La lectura del auto judicial citado, produce un cierto rubor y desconcierto al constatar cómo algunas instituciones públicas se saltan a la torera y con pleno conocimiento sentencias firmes anteriores que certifican cómo sus decisiones han vulnerado el legítimo derecho de otras personas. Pero sobre todo, al menos lo que puedo sentir en mi entorno, es que autos judiciales tan contundentes como este que se comenta, generan un enorme desasosiego y un gran escándalo público ante la aparente impunidad con que los políticos toman y mantienen decisiones lesivas e injustas para terceros en el ejercicio de su poder, sin que la justicia ponga las cosas en su sitio, salvo en el papel, no en la vida cotidiana y sí para divertimento o estudio en las facultades de derecho. Basta leer el fundamento jurídico tercero, contra la decisión anterior de no aceptar la paralización cautelar de todo el proyecto ahora recurrida, “…el recurso de apelación se articula en varios apartados: a) ausencia de un interés general preferente toda vez que el único beneficiario de la ejecución es el promotor a quien ha sido adjudicado todo el aprovechamiento urbanístico del sector frente al que debe prevalecer el interés de los demás propietarios, que han sido preteridos en la tramitación urbanística, los cuales, cuando pusieron estos hechos en conocimiento de la Administración, no obtuvieron respuesta alguna, y, unido a lo anterior, ausencia de un interés general en la ejecución de un centro comercial a través de obras que no se ajustan a la legalidad… En definitiva, la apariencia de buen derecho no puede ser desconocida cuando deriva de sentencias judiciales, por lo que disentimos con el Juzgado [el que dictó la sentencia que ahora se anula] en que, en esta situación, pueda decirse que el interés general que representa el Ayuntamiento pueda entenderse preferente al interés de los recurrentes, avalado por sentencias”.

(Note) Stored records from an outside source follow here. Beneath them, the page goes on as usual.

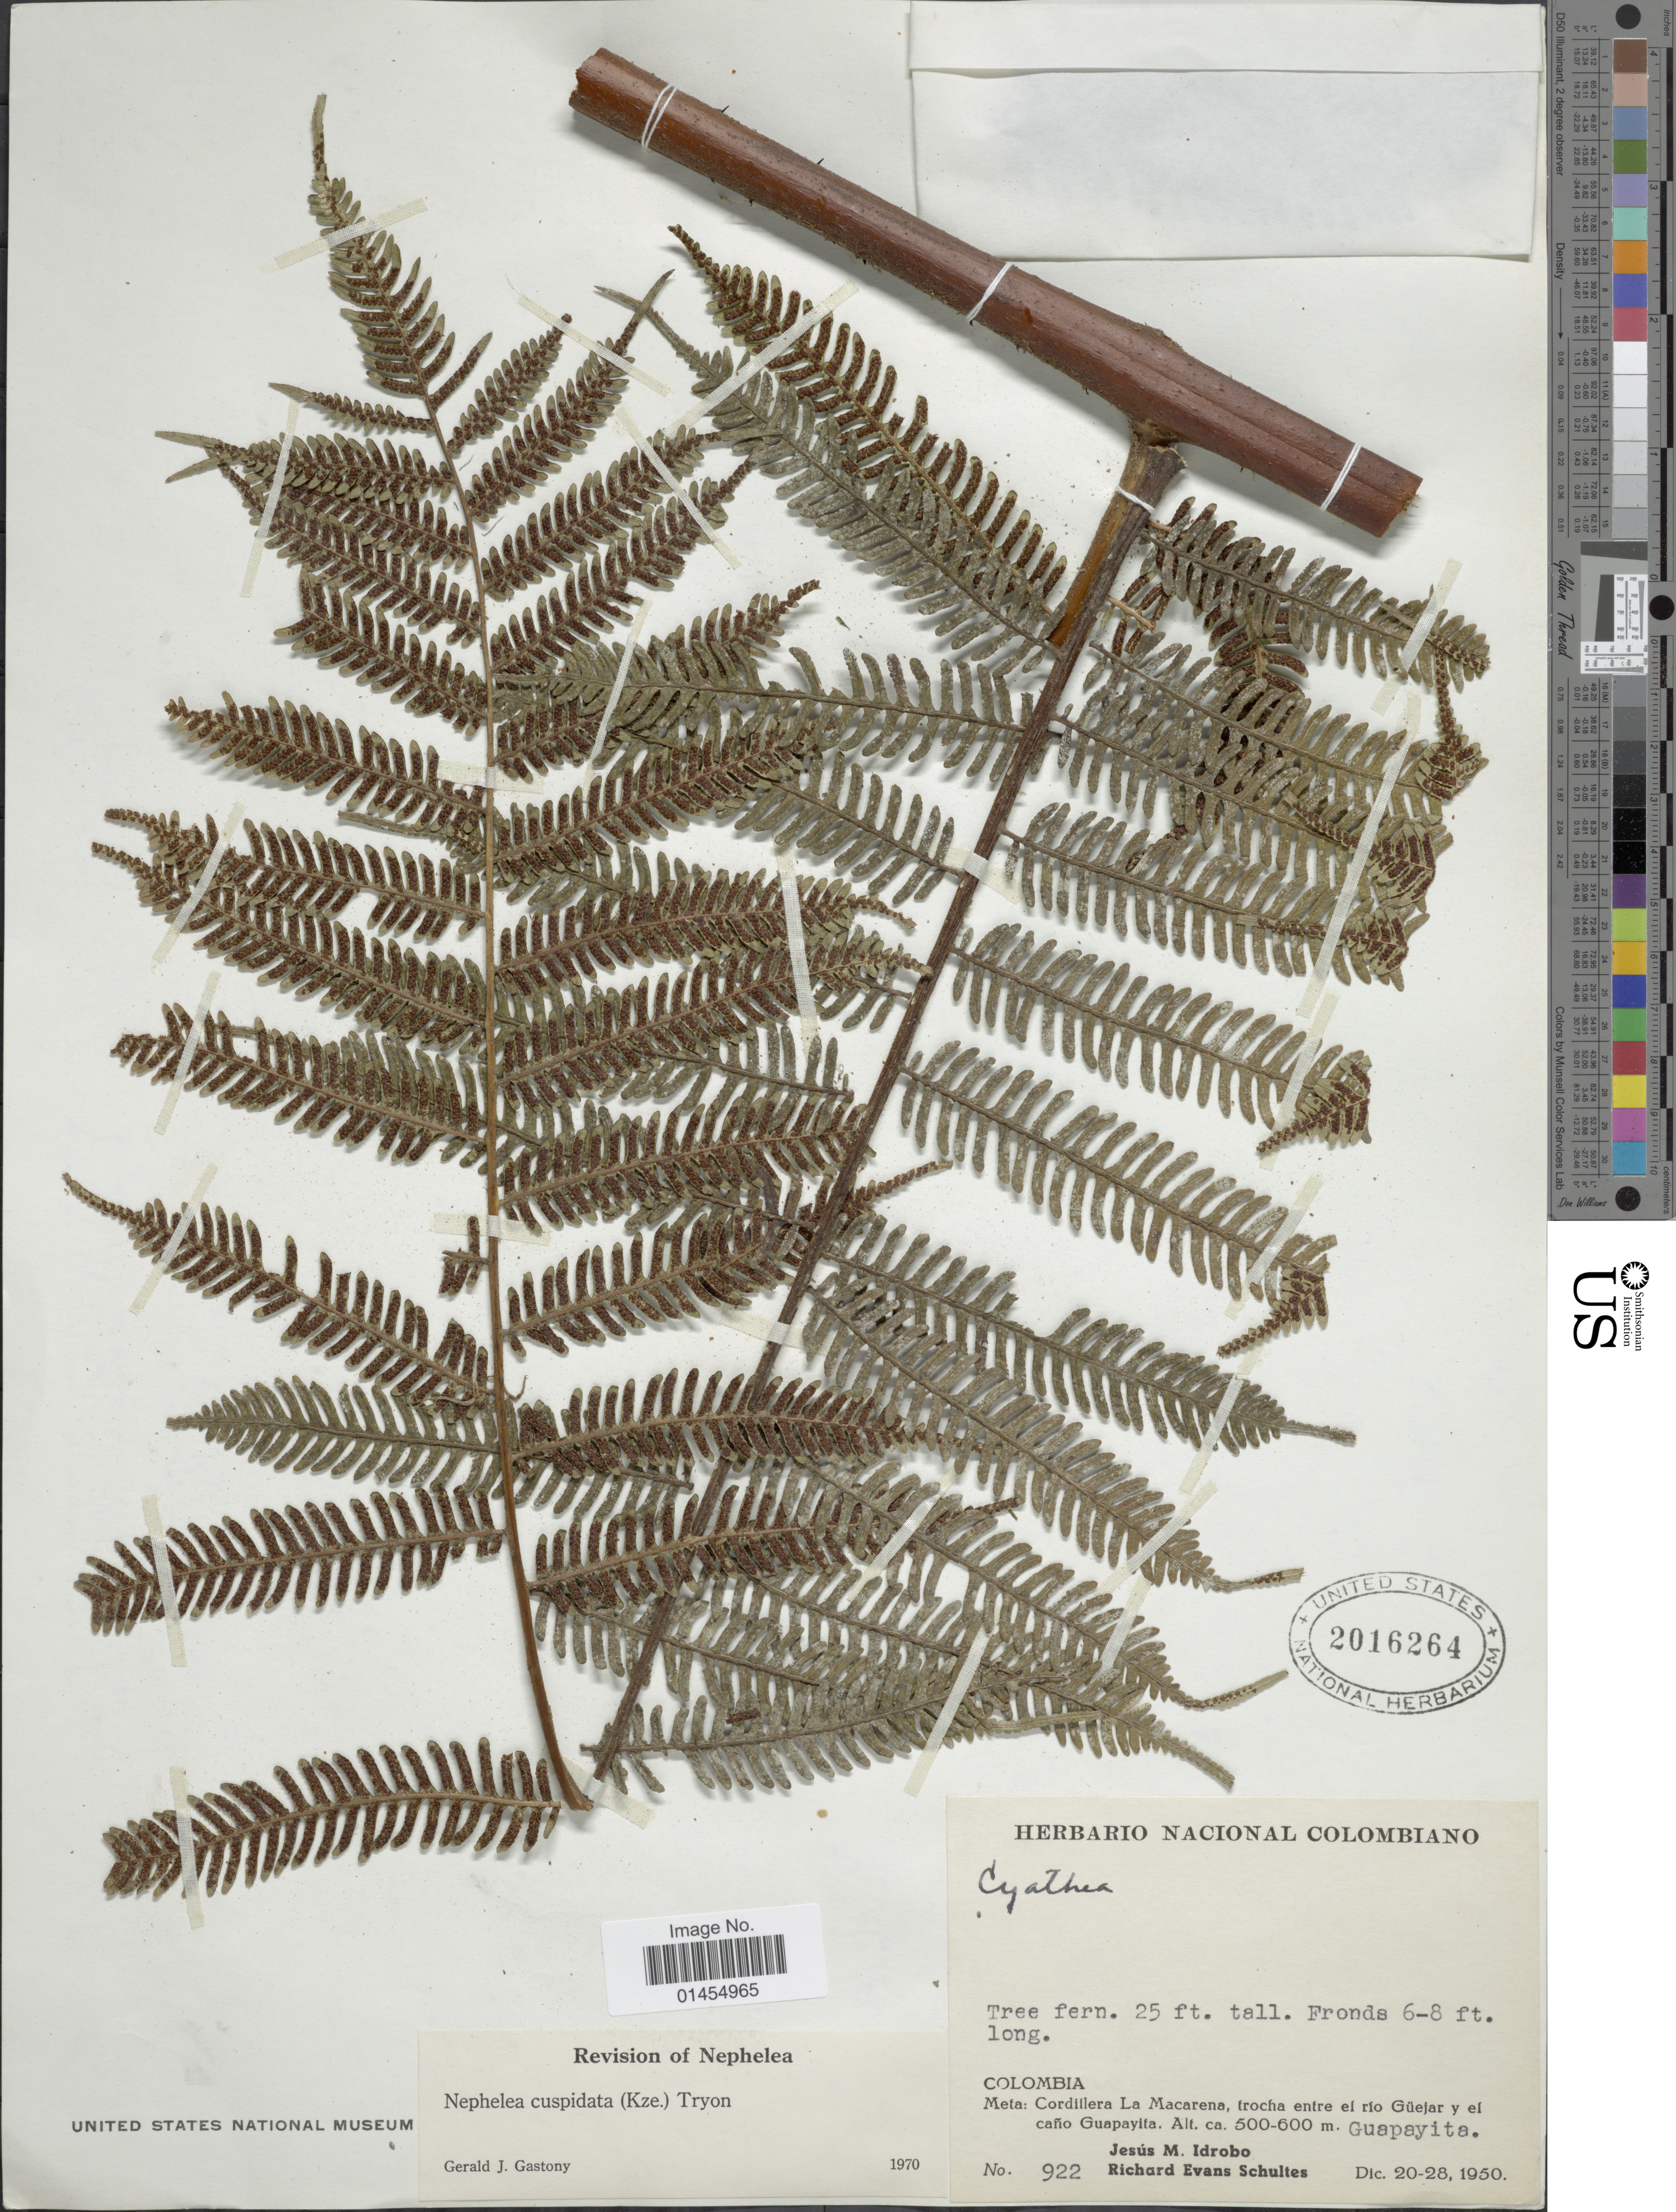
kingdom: Plantae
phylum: Tracheophyta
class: Polypodiopsida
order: Cyatheales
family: Cyatheaceae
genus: Alsophila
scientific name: Alsophila cuspidata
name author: (Kunze) D.S. Conant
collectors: J. M. Idrobo & R. E. Schultes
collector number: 922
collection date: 1950-12-20/1950-12-28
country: Colombia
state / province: Meta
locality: Cordillera La Macarena, trocha entre el rio Güejar y el caño Guapayita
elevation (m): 500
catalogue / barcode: US 2016264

En resumen y salvo error u omisión, se produce un planeamiento urbanístico ─que la justicia declara ilegal e injusto─ por el que un ayuntamiento beneficia a un promotor privado. Los perjudicados recurren a la justicia y ganan el pleito. Pero el ayuntamiento sigue erre que erre y recurre la sentencia en la que se le ordena la paralización cautelar de las obras. Los perjudicados recurren de nuevo hasta que llega por último este auto inapelable. Y, a mi modesto entender, para colmo del cinismo pragmático municipal, el auto le dedica una perla: “por su parte, la Administración demandada insiste en que… los perjuicios para los recurrentes, en caso de admitirse el recurso, serían exclusivamente económicos y, por ello, fácilmente resarcibles”. Si eso fuera así, ¿con qué dinero se resarcirán los daños, los de los recurrentes y los del promotor si éste actuó dentro de la legalidad? ¿Saldrá de nuevo de los dineros públicos o del patrimonio de los ediles afectados? ¿Se equivocan ellos, aplicando al término la presunción poco presunta de inocencia, y pagamos sus errores entre todos?